• WORK INSTRUCTION:
Reproduce the lines from the start of the material through the line holding "Los espectáculos musicales y de humor", inclusive, swapping "Culcarba Fest" for "Culcarba Festival" and leaving everything else unchanged.

SOURCE DATA Start Marker

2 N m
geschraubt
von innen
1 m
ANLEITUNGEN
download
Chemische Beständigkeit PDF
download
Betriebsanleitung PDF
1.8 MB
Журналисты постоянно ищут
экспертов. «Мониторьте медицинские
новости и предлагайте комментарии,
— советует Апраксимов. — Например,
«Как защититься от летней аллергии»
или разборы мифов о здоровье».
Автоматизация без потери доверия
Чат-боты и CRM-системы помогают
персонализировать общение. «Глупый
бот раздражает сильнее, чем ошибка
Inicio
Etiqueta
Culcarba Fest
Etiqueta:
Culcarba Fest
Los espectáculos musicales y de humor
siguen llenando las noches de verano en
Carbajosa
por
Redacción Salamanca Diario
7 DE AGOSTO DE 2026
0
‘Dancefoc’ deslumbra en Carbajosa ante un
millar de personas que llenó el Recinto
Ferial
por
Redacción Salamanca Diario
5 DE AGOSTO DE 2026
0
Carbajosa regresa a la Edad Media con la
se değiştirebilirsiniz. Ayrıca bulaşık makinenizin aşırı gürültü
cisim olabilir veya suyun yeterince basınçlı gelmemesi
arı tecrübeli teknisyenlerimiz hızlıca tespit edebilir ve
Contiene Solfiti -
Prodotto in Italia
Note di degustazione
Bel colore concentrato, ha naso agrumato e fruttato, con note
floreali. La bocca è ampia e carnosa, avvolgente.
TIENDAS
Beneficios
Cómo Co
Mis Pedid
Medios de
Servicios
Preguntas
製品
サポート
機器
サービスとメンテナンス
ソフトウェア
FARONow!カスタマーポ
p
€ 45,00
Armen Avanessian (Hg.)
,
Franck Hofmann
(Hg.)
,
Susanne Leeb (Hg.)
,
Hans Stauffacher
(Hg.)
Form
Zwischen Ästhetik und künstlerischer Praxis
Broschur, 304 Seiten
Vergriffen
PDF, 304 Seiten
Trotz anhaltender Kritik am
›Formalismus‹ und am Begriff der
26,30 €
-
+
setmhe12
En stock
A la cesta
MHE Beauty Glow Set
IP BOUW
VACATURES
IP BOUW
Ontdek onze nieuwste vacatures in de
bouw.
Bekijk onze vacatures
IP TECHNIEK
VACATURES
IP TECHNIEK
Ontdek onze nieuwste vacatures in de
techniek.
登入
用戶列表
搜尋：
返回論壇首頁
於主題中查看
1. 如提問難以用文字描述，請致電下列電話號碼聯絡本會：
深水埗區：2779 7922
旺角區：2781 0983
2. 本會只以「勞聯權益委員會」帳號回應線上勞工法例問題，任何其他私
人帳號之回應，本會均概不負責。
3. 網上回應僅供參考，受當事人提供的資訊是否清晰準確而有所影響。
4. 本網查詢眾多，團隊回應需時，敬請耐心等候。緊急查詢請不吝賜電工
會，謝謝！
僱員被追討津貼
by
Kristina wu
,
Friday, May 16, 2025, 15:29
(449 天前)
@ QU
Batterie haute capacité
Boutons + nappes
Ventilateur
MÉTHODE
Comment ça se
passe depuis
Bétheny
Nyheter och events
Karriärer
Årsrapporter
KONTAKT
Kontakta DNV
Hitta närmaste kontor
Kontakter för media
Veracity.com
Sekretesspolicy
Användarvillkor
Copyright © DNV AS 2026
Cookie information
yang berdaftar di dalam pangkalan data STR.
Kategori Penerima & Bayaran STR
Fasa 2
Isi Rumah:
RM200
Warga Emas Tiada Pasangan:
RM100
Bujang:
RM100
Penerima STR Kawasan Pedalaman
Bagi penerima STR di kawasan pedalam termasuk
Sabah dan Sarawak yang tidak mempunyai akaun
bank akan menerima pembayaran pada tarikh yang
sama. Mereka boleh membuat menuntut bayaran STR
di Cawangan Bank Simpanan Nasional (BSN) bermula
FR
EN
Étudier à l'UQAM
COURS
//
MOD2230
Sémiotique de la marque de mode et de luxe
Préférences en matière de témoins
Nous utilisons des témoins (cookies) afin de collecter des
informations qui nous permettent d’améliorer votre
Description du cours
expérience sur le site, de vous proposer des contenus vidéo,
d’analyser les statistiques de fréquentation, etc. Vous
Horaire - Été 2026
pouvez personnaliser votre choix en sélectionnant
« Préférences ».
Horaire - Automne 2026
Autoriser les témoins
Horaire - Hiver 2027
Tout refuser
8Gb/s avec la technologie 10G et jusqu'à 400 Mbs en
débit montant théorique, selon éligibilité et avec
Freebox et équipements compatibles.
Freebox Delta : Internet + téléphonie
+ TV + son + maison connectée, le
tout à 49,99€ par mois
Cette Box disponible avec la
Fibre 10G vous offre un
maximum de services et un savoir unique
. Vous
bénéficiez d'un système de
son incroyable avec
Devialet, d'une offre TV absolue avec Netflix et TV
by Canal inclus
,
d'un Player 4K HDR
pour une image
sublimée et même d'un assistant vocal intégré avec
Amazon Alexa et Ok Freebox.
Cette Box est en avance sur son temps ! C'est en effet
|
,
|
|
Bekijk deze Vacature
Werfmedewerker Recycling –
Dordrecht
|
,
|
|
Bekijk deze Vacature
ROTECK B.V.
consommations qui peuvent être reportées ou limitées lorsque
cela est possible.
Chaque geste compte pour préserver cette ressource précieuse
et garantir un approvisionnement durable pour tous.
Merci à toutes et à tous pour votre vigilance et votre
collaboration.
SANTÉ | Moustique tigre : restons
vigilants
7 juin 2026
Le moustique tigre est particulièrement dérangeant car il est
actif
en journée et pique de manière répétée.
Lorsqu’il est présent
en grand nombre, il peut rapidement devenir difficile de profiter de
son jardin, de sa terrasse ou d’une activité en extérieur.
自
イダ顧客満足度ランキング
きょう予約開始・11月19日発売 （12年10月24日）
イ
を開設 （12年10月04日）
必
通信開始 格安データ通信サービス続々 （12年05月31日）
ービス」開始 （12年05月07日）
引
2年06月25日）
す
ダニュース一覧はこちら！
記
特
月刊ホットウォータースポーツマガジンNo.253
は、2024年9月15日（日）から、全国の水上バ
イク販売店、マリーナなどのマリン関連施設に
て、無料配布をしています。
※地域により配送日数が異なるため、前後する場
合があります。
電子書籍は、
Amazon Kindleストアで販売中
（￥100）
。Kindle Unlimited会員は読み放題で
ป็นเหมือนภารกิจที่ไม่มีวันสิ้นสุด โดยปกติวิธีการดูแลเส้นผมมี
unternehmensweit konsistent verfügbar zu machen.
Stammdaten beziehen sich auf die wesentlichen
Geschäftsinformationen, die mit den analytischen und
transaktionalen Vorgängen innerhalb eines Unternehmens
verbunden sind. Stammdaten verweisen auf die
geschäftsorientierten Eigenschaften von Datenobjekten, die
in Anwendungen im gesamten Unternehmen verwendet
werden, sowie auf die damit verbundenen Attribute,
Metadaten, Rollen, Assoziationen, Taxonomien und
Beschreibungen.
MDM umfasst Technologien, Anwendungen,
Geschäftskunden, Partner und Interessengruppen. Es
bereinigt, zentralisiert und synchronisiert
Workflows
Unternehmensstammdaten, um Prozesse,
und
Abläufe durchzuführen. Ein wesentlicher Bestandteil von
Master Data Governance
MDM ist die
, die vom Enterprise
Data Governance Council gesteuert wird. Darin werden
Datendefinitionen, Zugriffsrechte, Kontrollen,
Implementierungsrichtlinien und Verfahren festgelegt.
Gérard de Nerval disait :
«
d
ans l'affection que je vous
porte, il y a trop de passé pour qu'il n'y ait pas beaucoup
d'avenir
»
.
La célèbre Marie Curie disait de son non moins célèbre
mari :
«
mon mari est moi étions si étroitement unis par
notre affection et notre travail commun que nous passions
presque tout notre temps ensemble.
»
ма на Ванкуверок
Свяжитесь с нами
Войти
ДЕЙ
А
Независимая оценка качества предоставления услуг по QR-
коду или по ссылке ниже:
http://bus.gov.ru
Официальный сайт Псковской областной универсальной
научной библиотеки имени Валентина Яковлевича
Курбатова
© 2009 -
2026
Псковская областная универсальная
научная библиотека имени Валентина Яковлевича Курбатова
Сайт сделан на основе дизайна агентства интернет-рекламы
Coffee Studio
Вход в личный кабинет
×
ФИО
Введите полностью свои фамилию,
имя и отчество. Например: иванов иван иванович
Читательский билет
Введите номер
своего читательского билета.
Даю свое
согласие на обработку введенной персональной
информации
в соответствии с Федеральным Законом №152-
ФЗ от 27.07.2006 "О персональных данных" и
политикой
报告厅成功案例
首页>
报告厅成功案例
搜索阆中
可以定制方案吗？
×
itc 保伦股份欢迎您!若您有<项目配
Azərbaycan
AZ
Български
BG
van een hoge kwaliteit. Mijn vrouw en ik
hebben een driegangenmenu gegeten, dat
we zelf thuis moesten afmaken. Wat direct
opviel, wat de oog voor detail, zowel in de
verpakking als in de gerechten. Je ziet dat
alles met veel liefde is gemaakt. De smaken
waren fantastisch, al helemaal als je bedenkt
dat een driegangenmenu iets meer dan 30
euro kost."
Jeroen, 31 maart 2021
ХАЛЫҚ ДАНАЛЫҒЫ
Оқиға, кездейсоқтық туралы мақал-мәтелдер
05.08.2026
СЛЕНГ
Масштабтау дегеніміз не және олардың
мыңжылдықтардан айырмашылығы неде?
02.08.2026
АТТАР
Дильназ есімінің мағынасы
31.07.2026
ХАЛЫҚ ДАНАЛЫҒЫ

SOURCE DATA End Marker

• SOLUTION FOR THIS PROBLEM:
2 N m
geschraubt
von innen
1 m
ANLEITUNGEN
download
Chemische Beständigkeit PDF
download
Betriebsanleitung PDF
1.8 MB
Журналисты постоянно ищут
экспертов. «Мониторьте медицинские
новости и предлагайте комментарии,
— советует Апраксимов. — Например,
«Как защититься от летней аллергии»
или разборы мифов о здоровье».
Автоматизация без потери доверия
Чат-боты и CRM-системы помогают
персонализировать общение. «Глупый
бот раздражает сильнее, чем ошибка
Inicio
Etiqueta
Culcarba Festival
Etiqueta:
Culcarba Festival
Los espectáculos musicales y de humor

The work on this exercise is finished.